Sunday, December 20, 2015

Book Review - The Stuff of Stars @DavidLitwack


The Stuff of Stars

By: David Litwack
Publisher: Evolved Publishing
Publication Date: November 2015
ISBN: 978-1622534364
Reviewed by: Deb Fowler
Review Date: December 15, 2015

A young woman of the “Darkness” had washed up on the shore, a shore that came after a long journey across an unknown sea. It was a silent boy who broke Orah from her brief dream-like existence on the sand, but someone was missing. It was Nathaniel. Orah and her husband, Nathaniel, had spent “months confined to a cell in Temple City,” but had journeyed together in search of a knowledge that eluded their people for so long. Nate had been a hero of the revolution, but the time had come for them to leave, possibly to recover the secrets of the past and build yet another world. Indeed, Orah’s chronometer and sextant had guided them into a world filled with greenies and technos. Kara, a teen techno, just might be the one to take them to the mystical dreamers they’d heard about in the Village of Little Pond.


It was a world overrun with orphaned techno children for their parents had entered the mountain. William, their now decrepit mentor had “forbidden the children from going into the mountain fortress until” they were grown. The greenies, who labored and communed with the land, were led by Annabel, the earth mother. Caleb was determined to destroy the dreamers, who lay in cocoons in the mountain. It was a soon-to-be doomed world if Orah couldn’t converse with the dreamers, who held the secrets of the universe. The dreamers’ minds were united as one, but their bodies were little more than decaying shells.

“We call them greenies,” the mentor explained to Orah and Nathaniel, “because they believe in the land. They call us technos because we believe in machines and in our ability to someday relearn the science behind them.” Dead machines and people who couldn’t weave a decent basket, let alone weave cloth from the wild flax in their fields. The pathos of the world that lay before them could destroy the very knowledge they needed to save them. The only way to discover the secrets was to go to the mountain and enter the dream world of those dreamers. Paranoia began to erupt from both sides... Were Orah and Nathaniel taking the side of the greenies? Were the technos twisting their minds? Would they die trying to find out the secrets of a world gone awry?

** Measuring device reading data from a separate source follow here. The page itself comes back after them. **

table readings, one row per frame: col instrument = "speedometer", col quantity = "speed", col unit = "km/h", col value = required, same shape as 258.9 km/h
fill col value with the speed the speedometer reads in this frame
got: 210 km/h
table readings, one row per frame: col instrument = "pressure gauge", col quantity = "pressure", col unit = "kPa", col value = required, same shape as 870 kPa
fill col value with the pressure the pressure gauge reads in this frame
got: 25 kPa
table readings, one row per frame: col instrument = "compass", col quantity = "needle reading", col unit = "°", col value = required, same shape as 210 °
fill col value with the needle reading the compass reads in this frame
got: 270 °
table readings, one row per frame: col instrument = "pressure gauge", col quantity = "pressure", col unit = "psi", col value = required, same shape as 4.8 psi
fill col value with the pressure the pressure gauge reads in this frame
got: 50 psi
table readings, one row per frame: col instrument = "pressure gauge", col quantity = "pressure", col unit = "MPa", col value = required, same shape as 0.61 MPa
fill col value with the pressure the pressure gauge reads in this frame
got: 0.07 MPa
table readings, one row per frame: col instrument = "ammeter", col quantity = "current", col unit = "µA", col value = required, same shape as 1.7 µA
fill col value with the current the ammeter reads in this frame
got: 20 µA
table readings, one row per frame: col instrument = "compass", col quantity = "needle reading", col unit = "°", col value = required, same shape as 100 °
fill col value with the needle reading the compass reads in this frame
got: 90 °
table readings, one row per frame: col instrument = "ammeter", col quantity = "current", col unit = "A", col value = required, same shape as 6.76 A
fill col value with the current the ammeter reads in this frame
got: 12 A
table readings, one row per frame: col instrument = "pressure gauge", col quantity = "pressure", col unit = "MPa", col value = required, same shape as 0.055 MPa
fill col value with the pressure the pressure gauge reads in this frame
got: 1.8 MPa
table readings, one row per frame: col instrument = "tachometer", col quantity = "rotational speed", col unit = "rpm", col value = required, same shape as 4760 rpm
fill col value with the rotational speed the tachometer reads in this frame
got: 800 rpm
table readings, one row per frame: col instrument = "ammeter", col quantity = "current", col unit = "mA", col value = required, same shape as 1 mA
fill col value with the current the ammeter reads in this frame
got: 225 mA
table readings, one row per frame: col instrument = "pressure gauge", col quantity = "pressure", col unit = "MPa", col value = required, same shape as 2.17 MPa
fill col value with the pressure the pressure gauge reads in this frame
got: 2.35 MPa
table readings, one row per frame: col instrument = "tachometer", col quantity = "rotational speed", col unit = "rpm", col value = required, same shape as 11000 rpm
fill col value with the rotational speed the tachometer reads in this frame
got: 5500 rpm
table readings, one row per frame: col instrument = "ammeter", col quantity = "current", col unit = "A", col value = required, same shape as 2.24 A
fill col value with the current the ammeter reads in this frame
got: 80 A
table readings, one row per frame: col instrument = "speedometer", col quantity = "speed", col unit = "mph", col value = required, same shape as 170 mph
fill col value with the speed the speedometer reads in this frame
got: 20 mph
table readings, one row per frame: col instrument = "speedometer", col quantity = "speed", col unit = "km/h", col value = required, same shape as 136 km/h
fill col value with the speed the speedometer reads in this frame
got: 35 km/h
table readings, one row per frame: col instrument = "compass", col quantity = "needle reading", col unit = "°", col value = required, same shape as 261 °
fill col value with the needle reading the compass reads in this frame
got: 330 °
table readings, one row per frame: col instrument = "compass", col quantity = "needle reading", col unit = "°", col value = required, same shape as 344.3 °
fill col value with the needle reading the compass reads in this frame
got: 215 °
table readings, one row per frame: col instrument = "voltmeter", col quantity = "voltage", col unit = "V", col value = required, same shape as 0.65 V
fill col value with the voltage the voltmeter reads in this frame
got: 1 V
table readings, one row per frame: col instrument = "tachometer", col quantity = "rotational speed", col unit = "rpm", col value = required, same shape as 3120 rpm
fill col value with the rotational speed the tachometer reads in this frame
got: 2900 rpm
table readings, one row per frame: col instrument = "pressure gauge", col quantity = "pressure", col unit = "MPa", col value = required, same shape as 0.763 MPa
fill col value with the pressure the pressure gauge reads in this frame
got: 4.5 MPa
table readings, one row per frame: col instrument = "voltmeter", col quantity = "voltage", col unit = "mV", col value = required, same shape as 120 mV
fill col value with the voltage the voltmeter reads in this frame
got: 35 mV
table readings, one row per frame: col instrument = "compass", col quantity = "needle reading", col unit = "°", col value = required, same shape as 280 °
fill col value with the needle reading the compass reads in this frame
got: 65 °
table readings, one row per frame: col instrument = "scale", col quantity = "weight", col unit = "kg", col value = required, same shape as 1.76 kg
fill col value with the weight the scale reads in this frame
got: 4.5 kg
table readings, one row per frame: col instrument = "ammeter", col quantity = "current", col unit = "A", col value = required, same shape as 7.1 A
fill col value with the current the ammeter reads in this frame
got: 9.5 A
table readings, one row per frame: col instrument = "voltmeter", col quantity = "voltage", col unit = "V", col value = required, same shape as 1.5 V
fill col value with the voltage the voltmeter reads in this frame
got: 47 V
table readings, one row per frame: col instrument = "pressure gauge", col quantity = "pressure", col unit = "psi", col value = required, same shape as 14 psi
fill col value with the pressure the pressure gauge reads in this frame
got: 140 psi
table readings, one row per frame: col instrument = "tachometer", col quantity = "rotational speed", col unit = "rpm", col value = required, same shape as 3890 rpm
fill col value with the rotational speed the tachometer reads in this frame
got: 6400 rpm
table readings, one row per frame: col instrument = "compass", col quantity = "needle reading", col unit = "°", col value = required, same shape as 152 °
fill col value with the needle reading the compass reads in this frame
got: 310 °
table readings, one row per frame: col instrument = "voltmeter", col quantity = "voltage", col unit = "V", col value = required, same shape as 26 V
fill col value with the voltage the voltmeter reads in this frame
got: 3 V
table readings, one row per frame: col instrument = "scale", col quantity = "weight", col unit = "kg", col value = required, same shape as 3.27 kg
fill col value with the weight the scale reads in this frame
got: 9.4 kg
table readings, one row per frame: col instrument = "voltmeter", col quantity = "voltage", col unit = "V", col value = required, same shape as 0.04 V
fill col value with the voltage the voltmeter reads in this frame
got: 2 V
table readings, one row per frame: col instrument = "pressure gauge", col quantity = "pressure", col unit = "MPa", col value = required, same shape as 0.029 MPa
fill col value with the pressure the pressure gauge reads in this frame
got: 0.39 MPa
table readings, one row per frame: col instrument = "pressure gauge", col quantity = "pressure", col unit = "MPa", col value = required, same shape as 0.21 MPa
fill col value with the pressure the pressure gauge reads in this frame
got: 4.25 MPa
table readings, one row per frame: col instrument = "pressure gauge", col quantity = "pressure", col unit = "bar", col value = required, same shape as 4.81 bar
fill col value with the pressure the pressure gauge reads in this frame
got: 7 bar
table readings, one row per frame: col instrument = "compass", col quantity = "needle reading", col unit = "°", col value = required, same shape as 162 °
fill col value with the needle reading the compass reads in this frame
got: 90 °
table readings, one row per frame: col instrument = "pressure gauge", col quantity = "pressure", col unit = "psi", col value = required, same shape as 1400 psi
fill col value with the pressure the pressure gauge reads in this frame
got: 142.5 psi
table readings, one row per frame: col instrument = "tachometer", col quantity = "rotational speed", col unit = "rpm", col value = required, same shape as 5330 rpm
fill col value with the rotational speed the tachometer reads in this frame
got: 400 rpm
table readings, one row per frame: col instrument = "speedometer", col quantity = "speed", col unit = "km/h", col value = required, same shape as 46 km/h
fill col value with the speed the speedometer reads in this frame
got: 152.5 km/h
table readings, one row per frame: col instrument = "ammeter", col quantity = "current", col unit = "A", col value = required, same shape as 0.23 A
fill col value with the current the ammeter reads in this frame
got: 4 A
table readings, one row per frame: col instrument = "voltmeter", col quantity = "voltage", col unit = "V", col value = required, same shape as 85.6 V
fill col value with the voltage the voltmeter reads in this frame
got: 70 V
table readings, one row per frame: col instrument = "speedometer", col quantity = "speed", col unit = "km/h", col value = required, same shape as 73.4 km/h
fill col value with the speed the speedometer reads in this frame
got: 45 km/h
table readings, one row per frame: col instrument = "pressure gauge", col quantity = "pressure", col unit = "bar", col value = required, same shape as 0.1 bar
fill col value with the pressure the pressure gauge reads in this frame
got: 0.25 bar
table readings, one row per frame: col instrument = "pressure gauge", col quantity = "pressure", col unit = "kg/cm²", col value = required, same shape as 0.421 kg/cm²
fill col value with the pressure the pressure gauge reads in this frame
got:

The Stuff of Stars is dystopian literature at its best. It’s the sequel to The Children of Darkness, a book I wasn’t privileged to read, yet I thoroughly enjoyed Orah and Nathaniel’s journey into the unknown. It could easily have been a stand-alone novel, yet is the centerpiece of a trilogy. I didn’t feel lost, but rather was instantly swept up into the excitement of these young seekers. This novel is a tug of war between two post-apocalyptic-like societies, each one firmly believing that their way is the right way for their people, for all people. I could easily imagine our world living in this dystopian society. I cast aside all doubt that this unreal world wasn’t real as soon as I began walking with Orah and Nathaniel. This book could have been the beginning in a series, but certainly not the last. It is simply one of those novels that make me want to travel along with it discovering the dreams that miracles are made of.

Quill says: If you are a dream seeker, Orah and Nathaniel will take you into a world quite unlike any other, but which world will you find yourself in?